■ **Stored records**
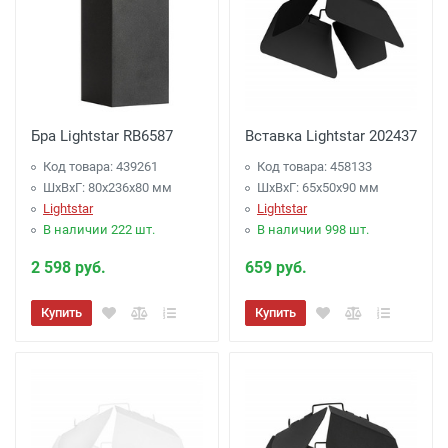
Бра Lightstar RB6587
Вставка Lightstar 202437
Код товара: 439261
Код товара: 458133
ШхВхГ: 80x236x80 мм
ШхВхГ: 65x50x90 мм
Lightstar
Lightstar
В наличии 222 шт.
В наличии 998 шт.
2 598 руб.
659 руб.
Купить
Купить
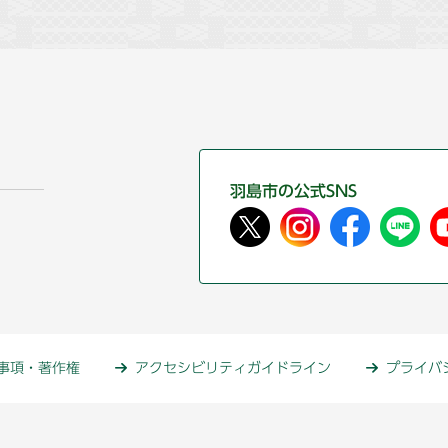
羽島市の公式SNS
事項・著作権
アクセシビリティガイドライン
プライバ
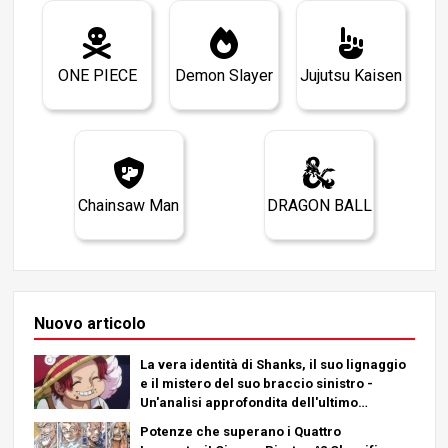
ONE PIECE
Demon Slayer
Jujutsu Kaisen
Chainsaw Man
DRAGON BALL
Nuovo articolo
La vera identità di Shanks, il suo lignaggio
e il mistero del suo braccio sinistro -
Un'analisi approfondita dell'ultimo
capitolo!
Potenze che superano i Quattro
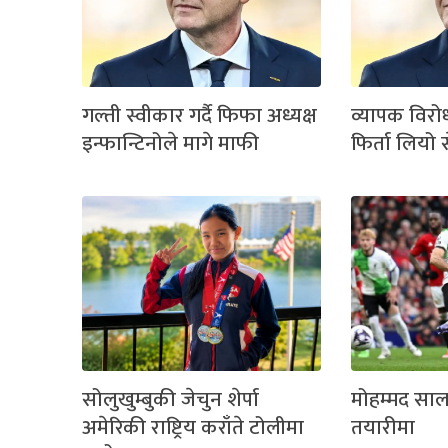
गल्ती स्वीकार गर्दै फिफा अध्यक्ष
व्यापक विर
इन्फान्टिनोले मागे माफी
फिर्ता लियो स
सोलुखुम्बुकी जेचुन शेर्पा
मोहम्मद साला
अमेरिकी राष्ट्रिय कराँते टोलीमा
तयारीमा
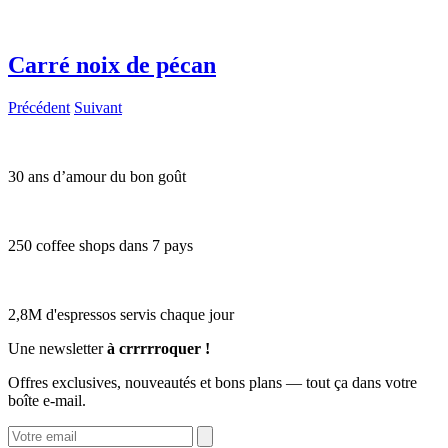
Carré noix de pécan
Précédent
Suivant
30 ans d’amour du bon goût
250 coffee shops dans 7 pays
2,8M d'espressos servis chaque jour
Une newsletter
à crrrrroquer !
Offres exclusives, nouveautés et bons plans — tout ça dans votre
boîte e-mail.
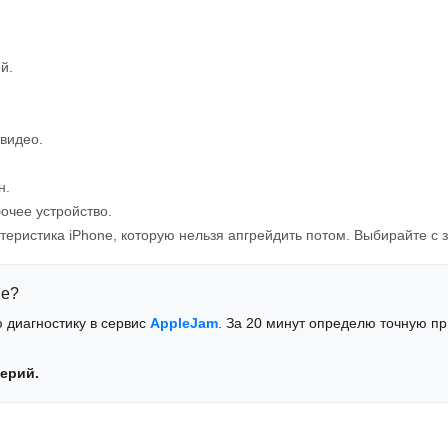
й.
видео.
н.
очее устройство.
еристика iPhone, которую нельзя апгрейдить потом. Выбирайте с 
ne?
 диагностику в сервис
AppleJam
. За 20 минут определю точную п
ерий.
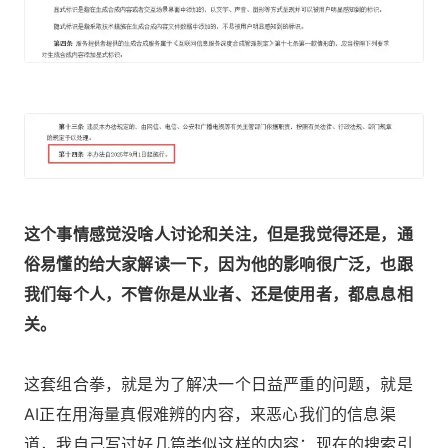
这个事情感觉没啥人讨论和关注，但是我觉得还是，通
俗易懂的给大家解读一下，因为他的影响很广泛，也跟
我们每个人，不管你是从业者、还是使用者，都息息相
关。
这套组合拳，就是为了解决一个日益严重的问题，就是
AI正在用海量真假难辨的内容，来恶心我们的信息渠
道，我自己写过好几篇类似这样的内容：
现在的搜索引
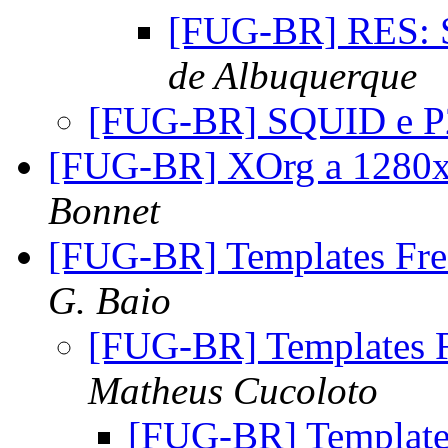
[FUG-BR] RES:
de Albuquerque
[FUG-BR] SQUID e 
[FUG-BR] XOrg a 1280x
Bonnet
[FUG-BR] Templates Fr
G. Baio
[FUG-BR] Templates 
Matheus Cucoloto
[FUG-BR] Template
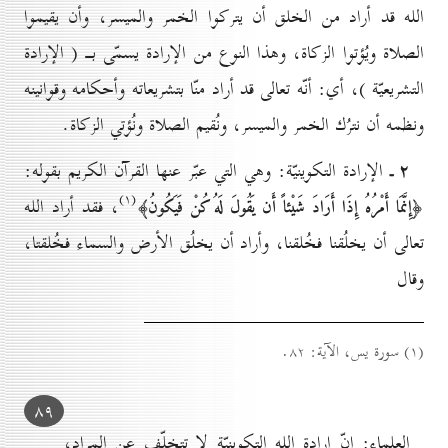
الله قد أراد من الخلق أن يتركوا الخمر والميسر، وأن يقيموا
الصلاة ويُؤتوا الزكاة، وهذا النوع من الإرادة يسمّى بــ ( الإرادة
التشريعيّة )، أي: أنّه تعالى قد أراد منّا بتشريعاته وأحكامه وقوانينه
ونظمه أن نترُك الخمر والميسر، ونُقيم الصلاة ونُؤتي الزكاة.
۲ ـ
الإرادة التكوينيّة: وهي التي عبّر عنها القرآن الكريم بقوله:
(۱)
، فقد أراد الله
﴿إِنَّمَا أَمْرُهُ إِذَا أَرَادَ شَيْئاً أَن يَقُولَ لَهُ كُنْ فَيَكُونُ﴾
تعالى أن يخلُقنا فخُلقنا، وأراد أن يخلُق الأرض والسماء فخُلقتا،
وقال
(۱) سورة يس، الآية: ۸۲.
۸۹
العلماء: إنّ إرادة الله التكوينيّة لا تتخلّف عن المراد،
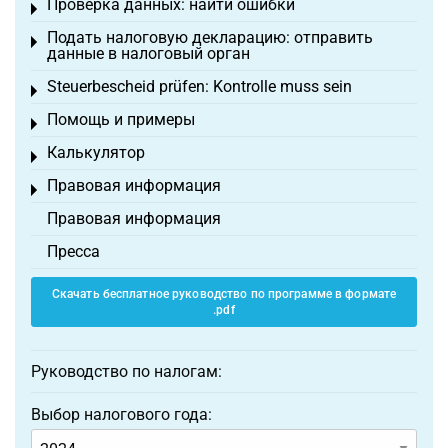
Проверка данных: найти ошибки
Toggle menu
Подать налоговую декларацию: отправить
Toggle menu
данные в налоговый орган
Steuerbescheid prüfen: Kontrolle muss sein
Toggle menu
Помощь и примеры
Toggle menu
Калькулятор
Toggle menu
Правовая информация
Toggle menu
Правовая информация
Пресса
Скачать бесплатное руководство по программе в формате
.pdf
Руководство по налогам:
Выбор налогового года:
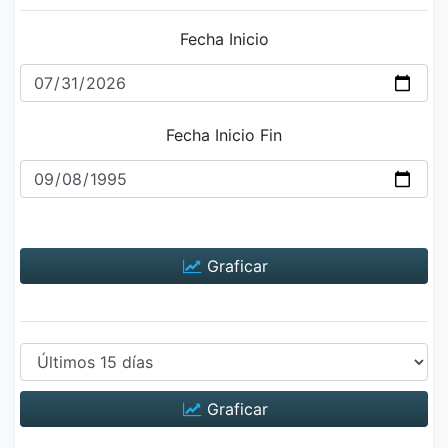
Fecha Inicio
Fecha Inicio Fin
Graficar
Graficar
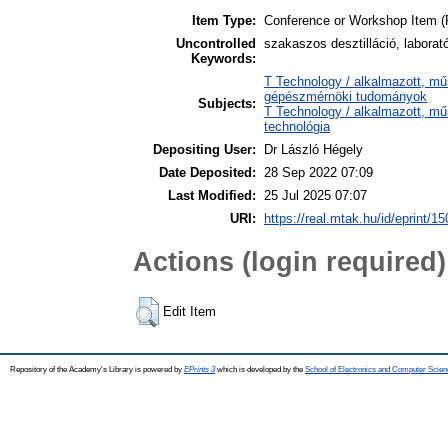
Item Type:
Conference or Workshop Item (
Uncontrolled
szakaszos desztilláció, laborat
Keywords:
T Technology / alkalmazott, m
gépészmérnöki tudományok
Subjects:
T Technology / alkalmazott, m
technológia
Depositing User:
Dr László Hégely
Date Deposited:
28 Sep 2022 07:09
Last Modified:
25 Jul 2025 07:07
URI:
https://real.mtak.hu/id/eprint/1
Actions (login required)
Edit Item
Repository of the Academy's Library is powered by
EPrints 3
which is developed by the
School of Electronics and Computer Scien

■ **YOUR ASSIGNMENT**
Using the records above, give the number of lines in which the word "الزكاة" occurs, and nothing else.

■ **EXERCISE RESPONSE**
2